No it is not -- it is relates to all the facilities where we are paying rent, so which is almost across all the locations. So a better rightly explained, as the year goes by, the capitalization would keep coming down, and that's the reason for the reduction.
[indiscernible].
Okay. Sure. And sir, one last question on the upcoming CapEx. So at Whitefield and at Ahmedabad. So as you told earlier, it takes about 18 months for an emerging asset to become mature. So can we assume that the 2 upcoming assets at like Whitefield and Ahmedabad, it will start giving the targeted ROCE by the second half of FY '26?
Let's put it this way. Ahmedabad is now [indiscernible]. We have just looked in the existing hospital and putting it at [indiscernible] because we have a [indiscernible]. So given that we should be able to maintain the momentum, rather improve the momentum as far as this center is concerned. As far as Whitefield center is concerned, it's an addition to our existing center of excellence, so we are optimistic that we should be able to pick up volumes very quickly from the induction stage itself.
Sure. So just on the time line, like we expect that to , for example, Whitefield to complete in the first quarter of '25, so we can expect like FY '26 would be the major contributor for this keeping in mind the time line?
See one of the contributor, it's one of the contributor as Raj and Ashutosh explained, there are many activities that are happening, result is expansion. We are also looking at M&A activities. We are also looking at emerging centers kind of coming at par with COE centers. All this will be a major drivers to propel the overall growth of the organization.
And just to add to what Srini said, the -- our center in Whitefield in the niche center primarily from the facilities that we want to consolidate and improve our market leadership in Bangalore. It's going to be a small center compared to what we already have in Bangalore and it is more aimed towards like increasing our market share in Bangalore, going to be primarily catered radiation and medical oncology center that we do have some surgical OTs and big beds as well. However, it's going to be add-on center to our center of excellence. So it's going to be -- it's not going to drag us as far as paper debit is concerned, other will add to the incremental revenue and as Srini said, Ahmedabad is going to be just a shift of the hospital earnings not going to change the economics of the business.
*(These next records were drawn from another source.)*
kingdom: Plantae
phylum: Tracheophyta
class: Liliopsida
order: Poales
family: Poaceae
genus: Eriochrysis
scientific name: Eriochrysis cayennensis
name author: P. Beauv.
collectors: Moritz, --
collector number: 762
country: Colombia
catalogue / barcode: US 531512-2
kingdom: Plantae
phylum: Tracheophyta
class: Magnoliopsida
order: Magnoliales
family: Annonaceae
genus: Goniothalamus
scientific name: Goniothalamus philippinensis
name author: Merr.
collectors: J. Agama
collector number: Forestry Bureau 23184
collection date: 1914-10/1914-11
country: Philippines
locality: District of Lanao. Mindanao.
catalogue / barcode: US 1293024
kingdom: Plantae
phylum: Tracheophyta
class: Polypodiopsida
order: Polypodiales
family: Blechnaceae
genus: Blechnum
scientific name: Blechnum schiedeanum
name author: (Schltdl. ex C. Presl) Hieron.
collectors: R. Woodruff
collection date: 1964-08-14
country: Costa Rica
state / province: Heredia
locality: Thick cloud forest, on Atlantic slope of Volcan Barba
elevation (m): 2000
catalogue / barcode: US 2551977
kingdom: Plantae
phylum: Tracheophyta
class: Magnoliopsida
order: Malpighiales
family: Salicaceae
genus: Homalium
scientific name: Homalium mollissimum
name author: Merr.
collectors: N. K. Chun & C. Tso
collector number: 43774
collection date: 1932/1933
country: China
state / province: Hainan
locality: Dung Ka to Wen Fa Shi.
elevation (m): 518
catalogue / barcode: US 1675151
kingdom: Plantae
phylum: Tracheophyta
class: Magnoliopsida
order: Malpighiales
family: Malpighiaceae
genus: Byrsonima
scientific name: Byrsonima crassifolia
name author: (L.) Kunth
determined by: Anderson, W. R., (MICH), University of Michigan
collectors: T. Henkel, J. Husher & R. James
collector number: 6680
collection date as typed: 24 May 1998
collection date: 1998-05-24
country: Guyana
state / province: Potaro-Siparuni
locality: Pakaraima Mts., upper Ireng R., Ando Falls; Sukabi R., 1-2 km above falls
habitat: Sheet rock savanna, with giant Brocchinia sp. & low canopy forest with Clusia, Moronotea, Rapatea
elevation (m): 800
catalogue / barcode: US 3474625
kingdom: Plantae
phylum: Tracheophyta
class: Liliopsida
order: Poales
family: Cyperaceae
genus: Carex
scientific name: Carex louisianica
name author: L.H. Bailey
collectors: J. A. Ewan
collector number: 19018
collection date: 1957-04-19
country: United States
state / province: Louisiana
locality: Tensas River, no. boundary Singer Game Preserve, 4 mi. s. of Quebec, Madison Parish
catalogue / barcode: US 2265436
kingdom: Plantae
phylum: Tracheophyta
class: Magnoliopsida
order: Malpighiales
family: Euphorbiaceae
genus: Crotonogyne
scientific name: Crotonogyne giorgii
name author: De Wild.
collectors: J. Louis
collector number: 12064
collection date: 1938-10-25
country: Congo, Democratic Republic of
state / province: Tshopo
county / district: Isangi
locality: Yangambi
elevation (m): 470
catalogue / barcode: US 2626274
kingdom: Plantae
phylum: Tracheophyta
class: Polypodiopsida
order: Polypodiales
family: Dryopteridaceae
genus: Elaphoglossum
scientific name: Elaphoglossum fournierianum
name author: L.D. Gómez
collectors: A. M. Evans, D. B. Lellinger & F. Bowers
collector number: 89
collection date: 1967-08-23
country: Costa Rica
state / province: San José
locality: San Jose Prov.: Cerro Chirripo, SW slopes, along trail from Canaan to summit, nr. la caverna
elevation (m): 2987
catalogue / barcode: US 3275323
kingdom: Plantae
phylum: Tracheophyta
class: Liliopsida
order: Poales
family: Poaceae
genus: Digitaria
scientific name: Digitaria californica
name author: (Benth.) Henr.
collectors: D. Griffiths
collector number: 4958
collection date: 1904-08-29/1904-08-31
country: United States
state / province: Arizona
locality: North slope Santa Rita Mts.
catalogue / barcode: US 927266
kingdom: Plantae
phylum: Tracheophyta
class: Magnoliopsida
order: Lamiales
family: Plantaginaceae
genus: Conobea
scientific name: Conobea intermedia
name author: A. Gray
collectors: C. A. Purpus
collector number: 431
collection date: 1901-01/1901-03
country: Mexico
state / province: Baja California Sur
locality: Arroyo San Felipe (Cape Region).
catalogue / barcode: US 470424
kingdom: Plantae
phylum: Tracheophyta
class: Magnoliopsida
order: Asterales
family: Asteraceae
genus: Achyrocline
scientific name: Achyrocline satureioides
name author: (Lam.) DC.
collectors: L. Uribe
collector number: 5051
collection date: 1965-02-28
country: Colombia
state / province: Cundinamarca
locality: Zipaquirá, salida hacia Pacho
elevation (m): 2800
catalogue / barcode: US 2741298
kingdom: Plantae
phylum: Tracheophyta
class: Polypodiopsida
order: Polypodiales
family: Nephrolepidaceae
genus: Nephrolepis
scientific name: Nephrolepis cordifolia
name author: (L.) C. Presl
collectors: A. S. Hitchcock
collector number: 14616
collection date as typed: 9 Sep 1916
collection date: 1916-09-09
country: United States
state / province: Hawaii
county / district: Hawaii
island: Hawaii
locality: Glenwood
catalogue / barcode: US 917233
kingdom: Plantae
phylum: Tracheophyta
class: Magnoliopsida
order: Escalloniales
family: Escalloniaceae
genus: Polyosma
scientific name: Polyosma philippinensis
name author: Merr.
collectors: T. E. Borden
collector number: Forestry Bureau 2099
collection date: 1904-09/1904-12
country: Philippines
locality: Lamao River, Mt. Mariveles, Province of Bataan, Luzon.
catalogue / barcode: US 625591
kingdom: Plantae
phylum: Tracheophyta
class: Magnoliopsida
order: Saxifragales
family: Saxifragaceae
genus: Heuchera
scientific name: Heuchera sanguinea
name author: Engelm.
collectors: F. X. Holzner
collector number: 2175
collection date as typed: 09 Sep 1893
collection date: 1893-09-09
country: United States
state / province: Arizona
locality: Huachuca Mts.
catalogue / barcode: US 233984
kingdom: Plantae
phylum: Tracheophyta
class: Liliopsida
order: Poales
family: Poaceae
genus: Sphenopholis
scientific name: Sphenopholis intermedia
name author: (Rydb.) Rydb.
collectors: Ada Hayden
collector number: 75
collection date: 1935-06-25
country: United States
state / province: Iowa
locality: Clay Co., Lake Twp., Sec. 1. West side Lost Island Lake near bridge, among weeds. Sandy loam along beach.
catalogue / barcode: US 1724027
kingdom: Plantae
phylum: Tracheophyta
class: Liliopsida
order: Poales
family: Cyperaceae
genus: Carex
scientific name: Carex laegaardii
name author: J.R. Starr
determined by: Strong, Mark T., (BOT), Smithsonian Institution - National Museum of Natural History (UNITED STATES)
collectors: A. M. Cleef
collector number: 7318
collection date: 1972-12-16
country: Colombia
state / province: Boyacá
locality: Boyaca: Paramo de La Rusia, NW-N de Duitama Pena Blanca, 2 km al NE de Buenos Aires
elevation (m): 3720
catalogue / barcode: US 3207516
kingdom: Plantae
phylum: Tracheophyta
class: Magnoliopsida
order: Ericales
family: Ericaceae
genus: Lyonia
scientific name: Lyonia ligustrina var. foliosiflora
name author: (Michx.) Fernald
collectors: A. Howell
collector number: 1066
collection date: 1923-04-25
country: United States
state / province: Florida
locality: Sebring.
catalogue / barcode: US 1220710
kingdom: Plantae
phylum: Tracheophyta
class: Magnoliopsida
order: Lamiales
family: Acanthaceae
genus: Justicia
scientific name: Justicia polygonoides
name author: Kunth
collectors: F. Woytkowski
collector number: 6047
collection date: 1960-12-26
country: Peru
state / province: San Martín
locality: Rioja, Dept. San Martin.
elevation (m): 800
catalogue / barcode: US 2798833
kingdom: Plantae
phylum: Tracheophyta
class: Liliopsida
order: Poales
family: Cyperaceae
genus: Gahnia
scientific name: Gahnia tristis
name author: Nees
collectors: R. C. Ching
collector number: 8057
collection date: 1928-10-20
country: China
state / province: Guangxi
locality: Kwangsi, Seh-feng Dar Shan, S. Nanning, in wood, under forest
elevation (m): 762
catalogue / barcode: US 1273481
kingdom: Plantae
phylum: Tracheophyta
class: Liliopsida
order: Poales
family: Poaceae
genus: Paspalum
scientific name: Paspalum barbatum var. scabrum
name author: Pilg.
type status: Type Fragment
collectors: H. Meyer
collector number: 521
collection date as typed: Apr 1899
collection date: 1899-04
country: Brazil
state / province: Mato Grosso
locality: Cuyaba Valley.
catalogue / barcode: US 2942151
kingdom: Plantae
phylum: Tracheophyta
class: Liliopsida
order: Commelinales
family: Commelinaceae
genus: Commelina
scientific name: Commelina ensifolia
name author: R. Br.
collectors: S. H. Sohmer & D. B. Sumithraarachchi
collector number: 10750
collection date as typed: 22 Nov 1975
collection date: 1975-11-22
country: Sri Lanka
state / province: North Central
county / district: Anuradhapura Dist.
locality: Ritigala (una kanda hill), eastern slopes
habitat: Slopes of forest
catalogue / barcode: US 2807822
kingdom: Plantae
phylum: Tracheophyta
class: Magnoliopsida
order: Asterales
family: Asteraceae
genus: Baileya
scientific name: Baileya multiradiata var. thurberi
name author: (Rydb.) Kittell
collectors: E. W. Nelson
Ladies and gentlemen, we have reached to the end of the question-and-answer session. I would now like to hand the conference over to Mr. Raj Gore for closing comments.
Yes. Thank you. Once again, I take this opportunity to thank everyone for joining your call, keeping -- keep having this interest in our organization, our growth story, we'll keep you updating on a regular basis for any incremental updates we have on the company. I hope we've been able to address all your queries. If there is more queries, please get us -- get in touch with us or our Investor Relations advisers, Strategic Growth advisers. Thank you once again, and talk to you next time again. Thank you.
Thank you. On behalf of Healthcare Global Enterprises Limited, that concludes this conference. Thank you for joining us, and you may now disconnect your lines.